Dans une tribune pour Marianne, notre vice-président Edouard Fillias explique que, face aux GAFA, le rôle de l’Etat est de donner de nouveaux droits aux utilisateurs afin de protéger leurs données.

 

Edouard commence son propos en reconnaissant les bienfaits extraordinaires qu’apportent les GAFA. Ces derniers sont souvent vilipendés mais tout entrepreneur sait ce qu’il doit à ces entreprises et à la révolution numérique. Néanmoins, il admet que les GAFA posent aussi des interrogations car ils ne demandent pas la permission d’entrer dans notre quotidien ou de le transformer en profondeur. A l’heure de l’IA et du nudge, la puissance de ces plateformes interroge notre libre-arbitre.

En outre, constatant que les GAFA ont déjà gagné la partie technologique, Edouard se demande si une régulation est encore possible. Pour les tenants de l’Etat, cette régulation des GAFA est d’abord un enjeu fiscal. Toutefois, une taxation particulière des géants du numérique ne fonctionnera pas car les GAFA, en situation potentielle de monopoles, offrent des services dont on ne peut se passer.

Nous ne pouvons accepter que notre libre-arbitre soit placé sous tutelle d’une influence, qu’elle soit politique, religieuse ou technologique.

Pour ce qui est de la politique de protection des données, le RGPD (Règlement général sur la protection des données) est une législation utile mais présente le défaut de ne pas responsabiliser l’individu et de récompenser dans la compétition ceux qui y échappent, c’est-à-dire les GAFA

Quant aux réflexes libéraux classiques, Edouard estime qu’ils sont limités.
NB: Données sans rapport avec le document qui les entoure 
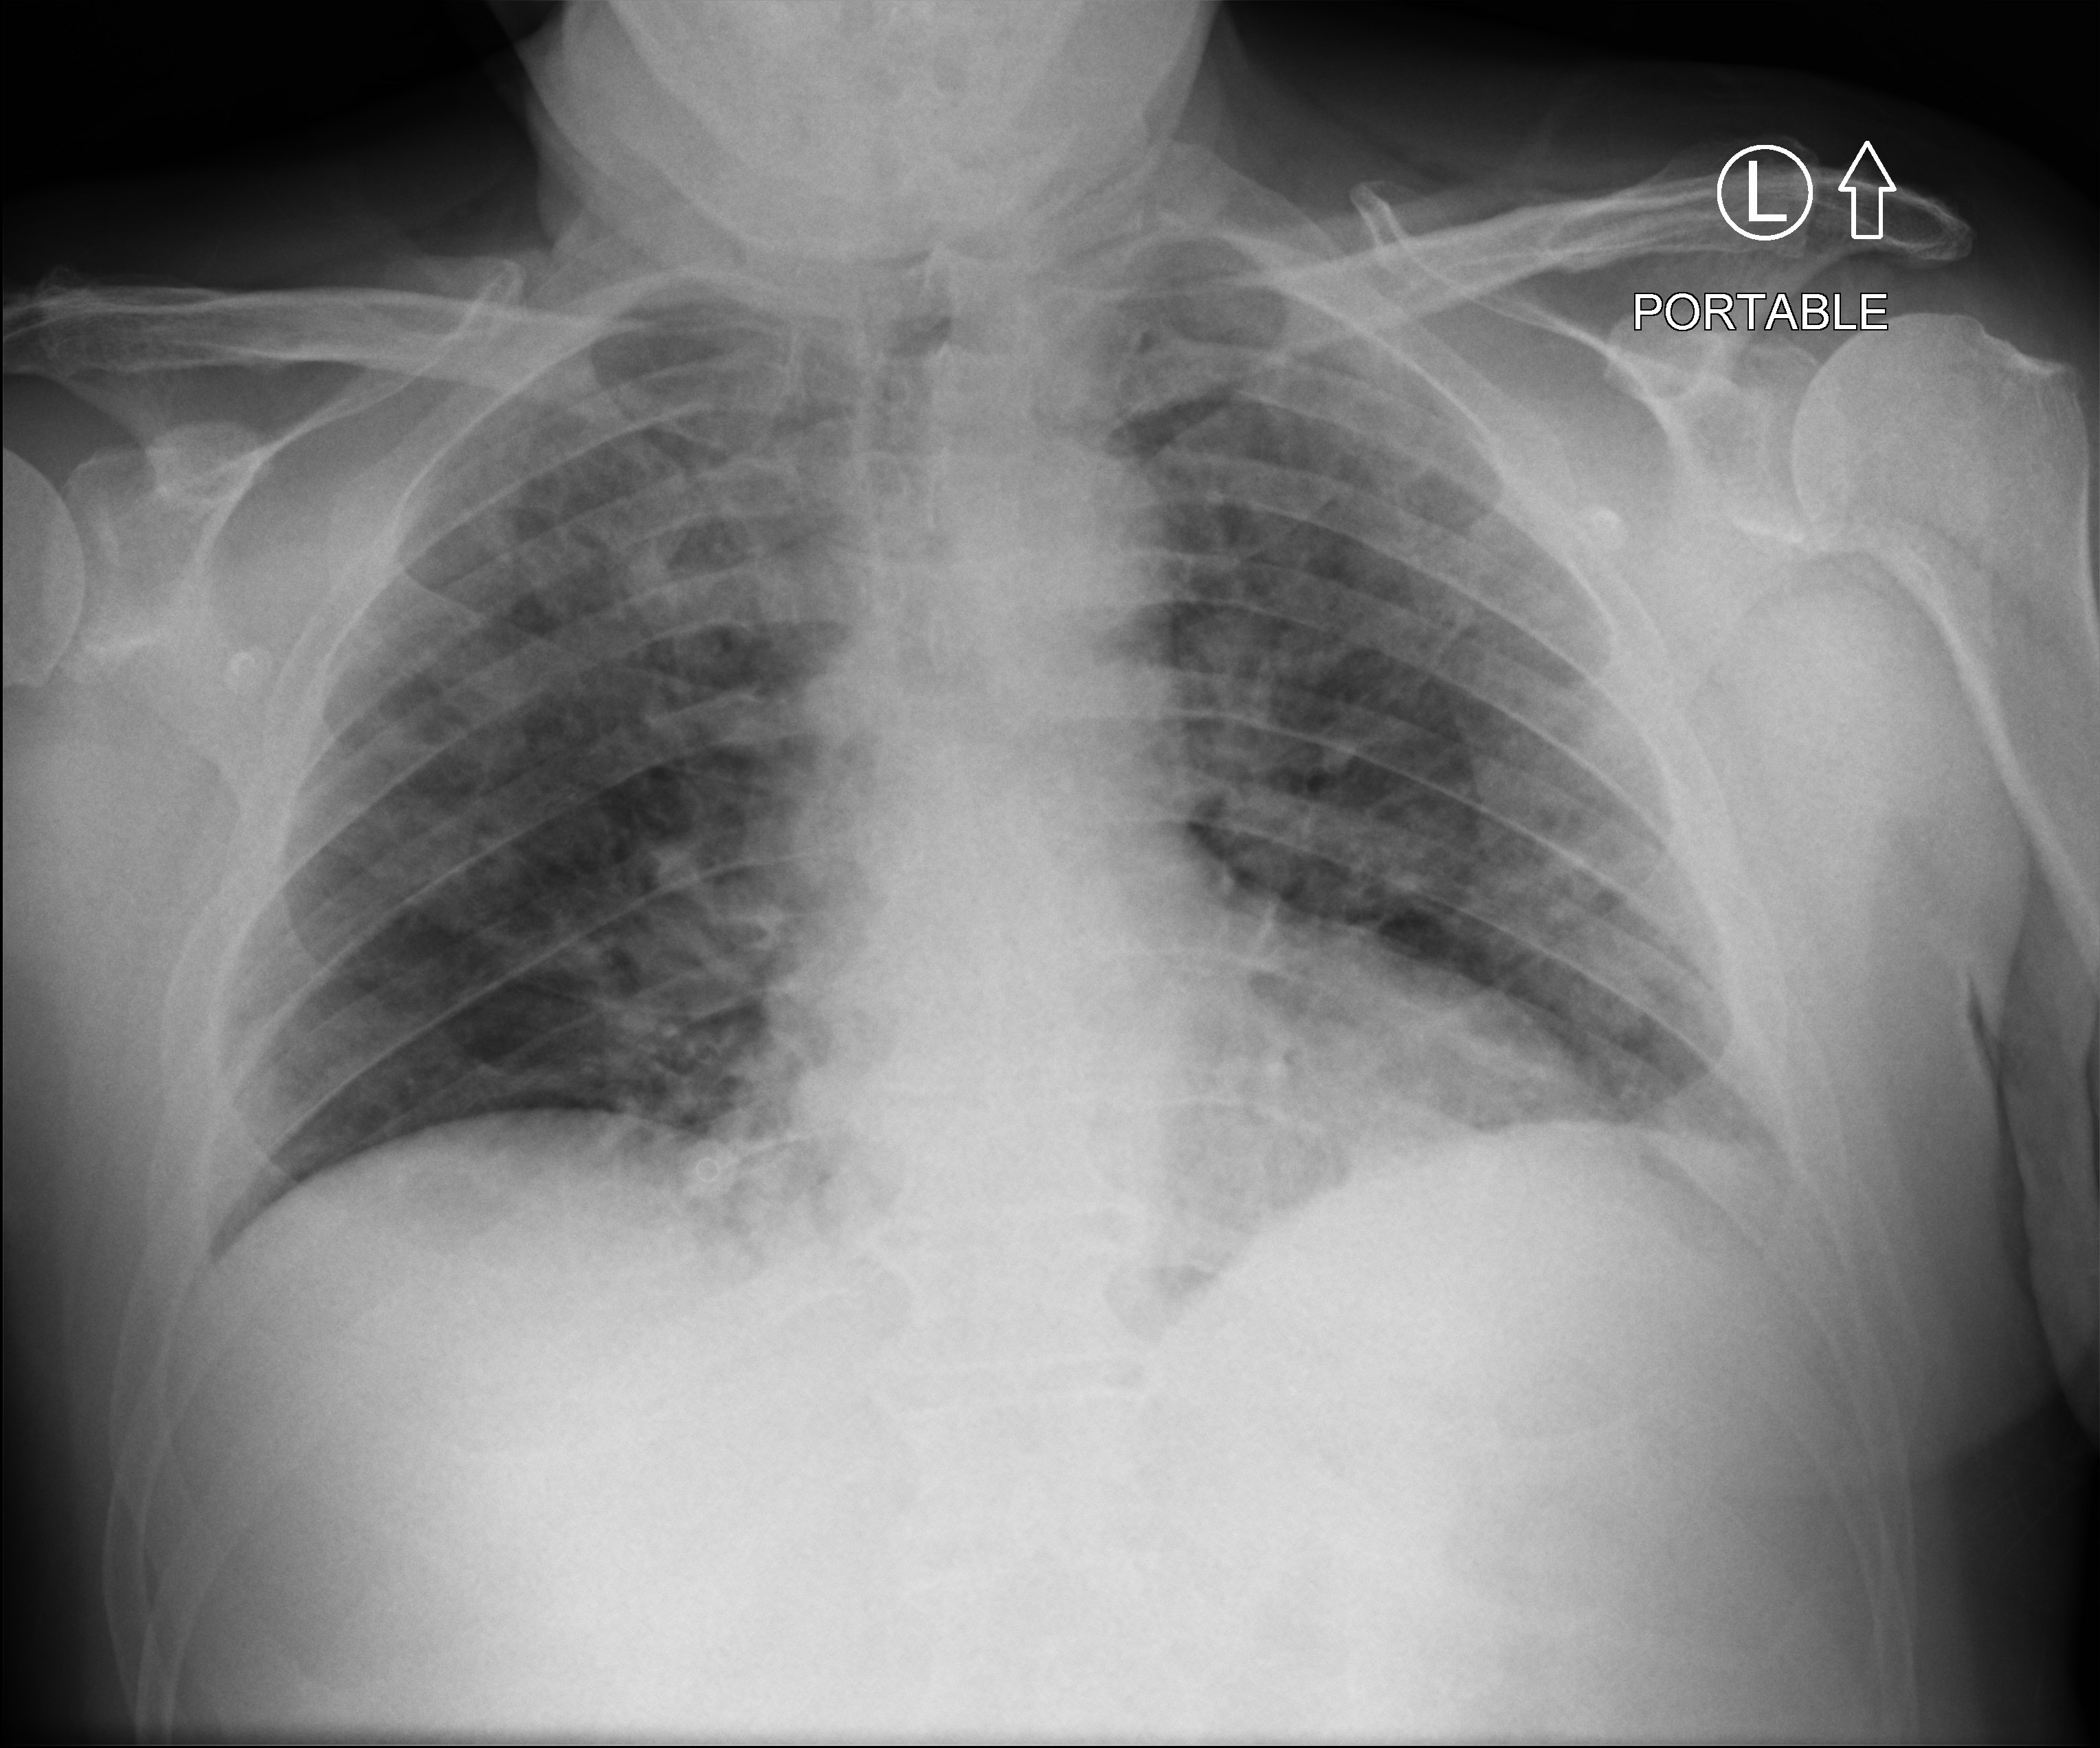
Portable chest radiograph, anteroposterior (AP) projection. Patient hospitalised with COVID-19; male, aged 60–74 years.
Hospital-stay facts (about this admission, not read from this image; timing relative to this image not recorded): diabetes (admission record): yes; mechanically ventilated during this hospital stay: no; admitted to intensive care during this hospital stay: no.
Il pense en effet que le projet de réglementation anti-trust de Facebook est à contre-temps. Il souligne également que la politique RGPD ou la CNIL va dans le bon sens mais créée la menace d’une hyper judiciarisation d’internet pouvant entraîner une blocage de l’innovation.

La patrimonialité des données personnelles est une des solutions les plus innovantes car nos datas sont une extension de nous-mêmes et nous devons disposer des droits associés à leur usage en toute conscience.

Edouard prône ainsi de revenir au socle de nos libertés pour inventer l’avenir. C’est « la liberté de conscience et le droit des peuples à disposer d’eux-mêmes » qui doivent guider nos pas. De ce fait, la patrimonialité des données personnelles est une des solutions les plus innovantes car nos datas sont une extension de nous-mêmes et nous devons disposer des droits associés à leur usage en toute conscience.

Il faut en effet chercher la construction d’un nouveau rapport entre l’Etat protecteur, et garant de libertés, et l’individu souverain. D’où la pertinence de la patrimonialité des données personnelles, élément de réponse d’inspiration libérale aux enjeux du monde disrupté.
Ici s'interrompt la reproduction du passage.